Problem to solve:
Starting at the line containing "Schoenheits-Planet" and ending at the line containing "CLOSE LEISTUNGEN" in the entries below, swap "Home" for "Accueil" and write those lines out again, changing nothing else and leaving out the pictures.

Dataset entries
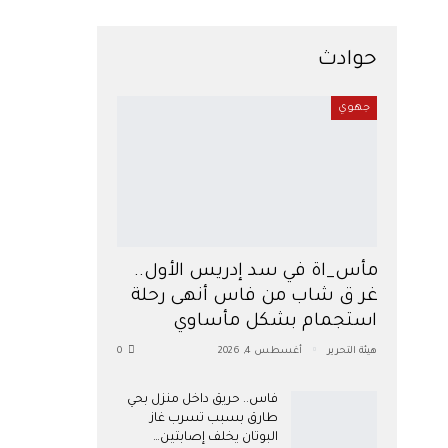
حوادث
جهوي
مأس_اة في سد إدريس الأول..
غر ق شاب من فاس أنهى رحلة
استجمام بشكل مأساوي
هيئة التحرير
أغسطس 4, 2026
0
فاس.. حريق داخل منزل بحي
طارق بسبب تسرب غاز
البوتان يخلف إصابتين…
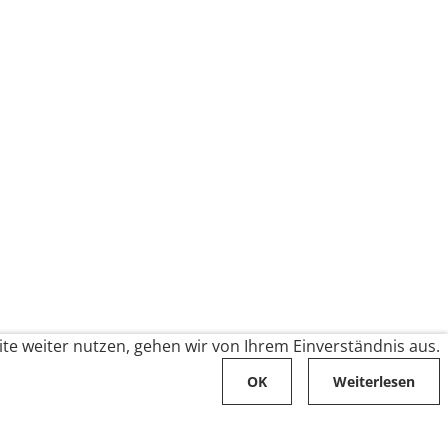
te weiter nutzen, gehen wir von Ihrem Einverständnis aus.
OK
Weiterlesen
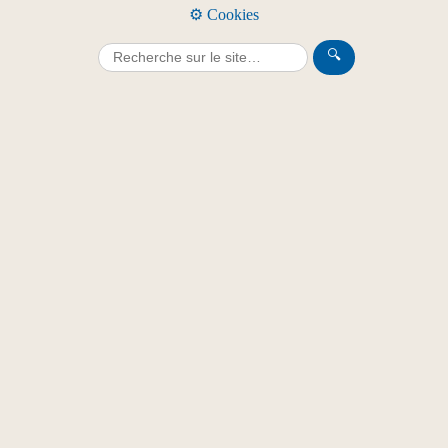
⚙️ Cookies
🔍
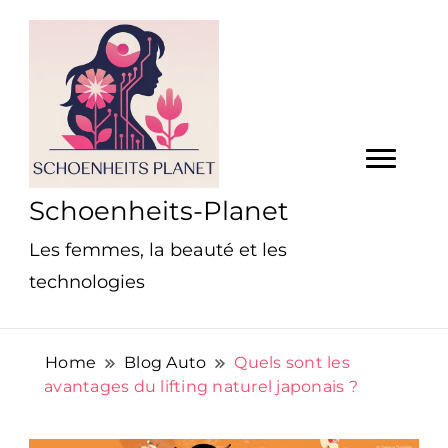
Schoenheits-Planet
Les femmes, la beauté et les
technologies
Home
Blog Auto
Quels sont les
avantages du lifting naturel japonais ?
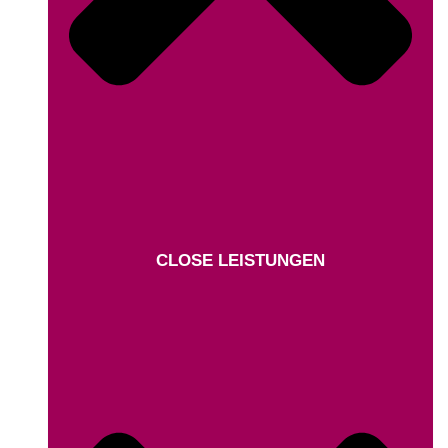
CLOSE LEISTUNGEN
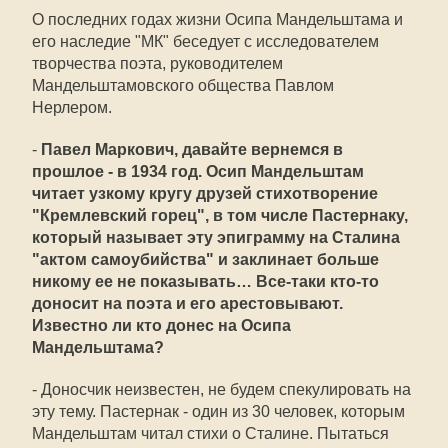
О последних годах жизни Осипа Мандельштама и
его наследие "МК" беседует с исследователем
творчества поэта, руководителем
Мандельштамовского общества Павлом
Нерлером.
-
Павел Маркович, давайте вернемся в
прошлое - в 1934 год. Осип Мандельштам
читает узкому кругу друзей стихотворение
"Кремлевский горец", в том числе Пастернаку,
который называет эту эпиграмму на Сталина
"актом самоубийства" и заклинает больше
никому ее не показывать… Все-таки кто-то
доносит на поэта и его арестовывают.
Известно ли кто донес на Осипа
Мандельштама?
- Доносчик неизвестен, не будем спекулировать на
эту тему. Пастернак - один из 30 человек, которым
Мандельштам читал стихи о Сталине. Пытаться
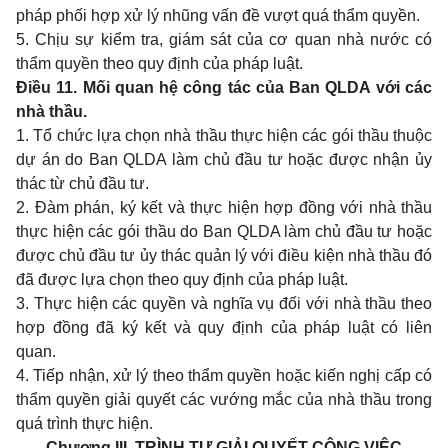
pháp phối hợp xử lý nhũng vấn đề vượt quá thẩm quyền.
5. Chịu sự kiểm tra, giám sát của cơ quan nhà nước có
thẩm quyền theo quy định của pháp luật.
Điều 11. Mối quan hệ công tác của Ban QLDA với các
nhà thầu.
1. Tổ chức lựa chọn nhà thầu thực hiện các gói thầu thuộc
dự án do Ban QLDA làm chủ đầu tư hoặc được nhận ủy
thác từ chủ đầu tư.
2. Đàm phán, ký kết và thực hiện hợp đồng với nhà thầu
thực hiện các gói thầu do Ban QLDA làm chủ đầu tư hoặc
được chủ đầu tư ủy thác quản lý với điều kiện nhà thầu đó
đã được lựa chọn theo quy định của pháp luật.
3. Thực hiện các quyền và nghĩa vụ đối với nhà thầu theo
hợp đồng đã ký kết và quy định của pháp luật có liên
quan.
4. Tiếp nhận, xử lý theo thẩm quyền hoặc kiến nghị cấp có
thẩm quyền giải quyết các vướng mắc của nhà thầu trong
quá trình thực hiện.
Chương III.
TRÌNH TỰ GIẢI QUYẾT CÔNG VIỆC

==

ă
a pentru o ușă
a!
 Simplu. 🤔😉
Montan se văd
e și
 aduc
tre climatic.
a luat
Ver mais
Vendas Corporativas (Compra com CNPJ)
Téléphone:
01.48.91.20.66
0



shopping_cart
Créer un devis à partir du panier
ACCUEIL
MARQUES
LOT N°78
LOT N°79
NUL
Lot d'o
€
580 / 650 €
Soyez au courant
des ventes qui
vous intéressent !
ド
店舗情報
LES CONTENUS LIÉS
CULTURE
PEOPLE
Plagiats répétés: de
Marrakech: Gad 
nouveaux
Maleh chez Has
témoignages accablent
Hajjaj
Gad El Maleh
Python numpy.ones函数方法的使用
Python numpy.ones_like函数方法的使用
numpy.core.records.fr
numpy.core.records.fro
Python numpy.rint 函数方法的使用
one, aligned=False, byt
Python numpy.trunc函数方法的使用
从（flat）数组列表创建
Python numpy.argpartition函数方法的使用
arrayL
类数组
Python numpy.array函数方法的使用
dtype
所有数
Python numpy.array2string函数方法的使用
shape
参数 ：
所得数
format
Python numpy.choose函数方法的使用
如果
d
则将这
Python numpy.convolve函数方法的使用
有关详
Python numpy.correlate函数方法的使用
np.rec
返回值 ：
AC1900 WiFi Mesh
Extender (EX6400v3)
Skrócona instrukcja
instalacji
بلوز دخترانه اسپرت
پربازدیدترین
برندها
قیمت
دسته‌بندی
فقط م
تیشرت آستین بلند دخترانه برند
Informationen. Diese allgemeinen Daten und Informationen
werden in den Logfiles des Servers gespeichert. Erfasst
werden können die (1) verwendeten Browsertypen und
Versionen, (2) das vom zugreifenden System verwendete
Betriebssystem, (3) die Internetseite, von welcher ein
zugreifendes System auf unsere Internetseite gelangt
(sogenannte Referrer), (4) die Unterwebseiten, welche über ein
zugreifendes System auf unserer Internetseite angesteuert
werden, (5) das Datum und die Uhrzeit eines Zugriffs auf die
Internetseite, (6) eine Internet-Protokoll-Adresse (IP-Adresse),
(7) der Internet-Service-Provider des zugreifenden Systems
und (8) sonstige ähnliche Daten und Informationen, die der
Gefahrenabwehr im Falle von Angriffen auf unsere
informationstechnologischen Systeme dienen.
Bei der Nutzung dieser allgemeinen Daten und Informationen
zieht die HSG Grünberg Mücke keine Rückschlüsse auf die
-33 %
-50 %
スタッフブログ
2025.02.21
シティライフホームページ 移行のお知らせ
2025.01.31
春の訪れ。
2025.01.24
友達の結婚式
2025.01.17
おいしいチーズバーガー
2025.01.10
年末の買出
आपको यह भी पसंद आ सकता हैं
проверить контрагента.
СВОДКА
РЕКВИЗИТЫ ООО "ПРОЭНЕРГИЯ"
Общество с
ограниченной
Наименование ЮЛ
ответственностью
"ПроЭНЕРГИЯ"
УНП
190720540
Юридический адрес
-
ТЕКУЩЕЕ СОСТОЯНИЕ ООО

---

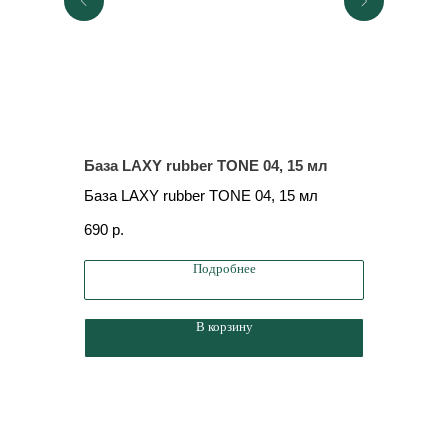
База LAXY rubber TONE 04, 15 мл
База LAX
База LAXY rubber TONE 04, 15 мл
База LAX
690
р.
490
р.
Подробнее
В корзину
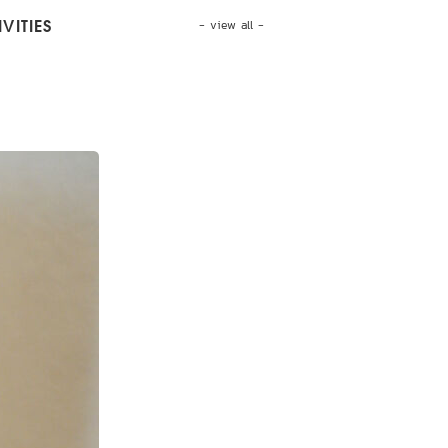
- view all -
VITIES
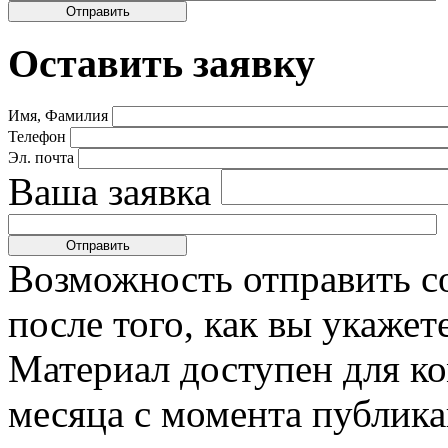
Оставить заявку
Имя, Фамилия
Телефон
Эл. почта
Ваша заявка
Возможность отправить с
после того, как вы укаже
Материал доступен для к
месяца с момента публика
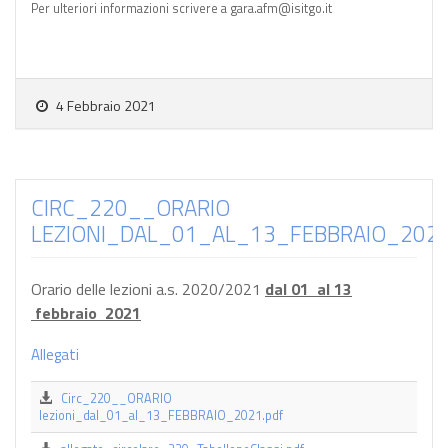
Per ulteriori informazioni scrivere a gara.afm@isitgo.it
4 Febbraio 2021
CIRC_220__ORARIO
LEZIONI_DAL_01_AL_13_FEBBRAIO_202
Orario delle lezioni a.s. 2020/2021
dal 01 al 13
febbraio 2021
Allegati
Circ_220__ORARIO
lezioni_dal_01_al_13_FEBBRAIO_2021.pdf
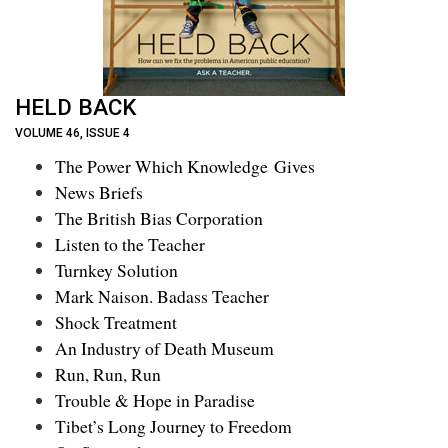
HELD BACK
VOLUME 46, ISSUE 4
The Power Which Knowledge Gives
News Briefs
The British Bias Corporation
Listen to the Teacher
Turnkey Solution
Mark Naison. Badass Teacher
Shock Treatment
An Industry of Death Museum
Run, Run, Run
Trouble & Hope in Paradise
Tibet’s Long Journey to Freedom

Your response:
Schoenheits-Planet
Les femmes, la beauté et les
technologies
Accueil
Blog Auto
Quels sont les
avantages du lifting naturel japonais ?
CLOSE LEISTUNGEN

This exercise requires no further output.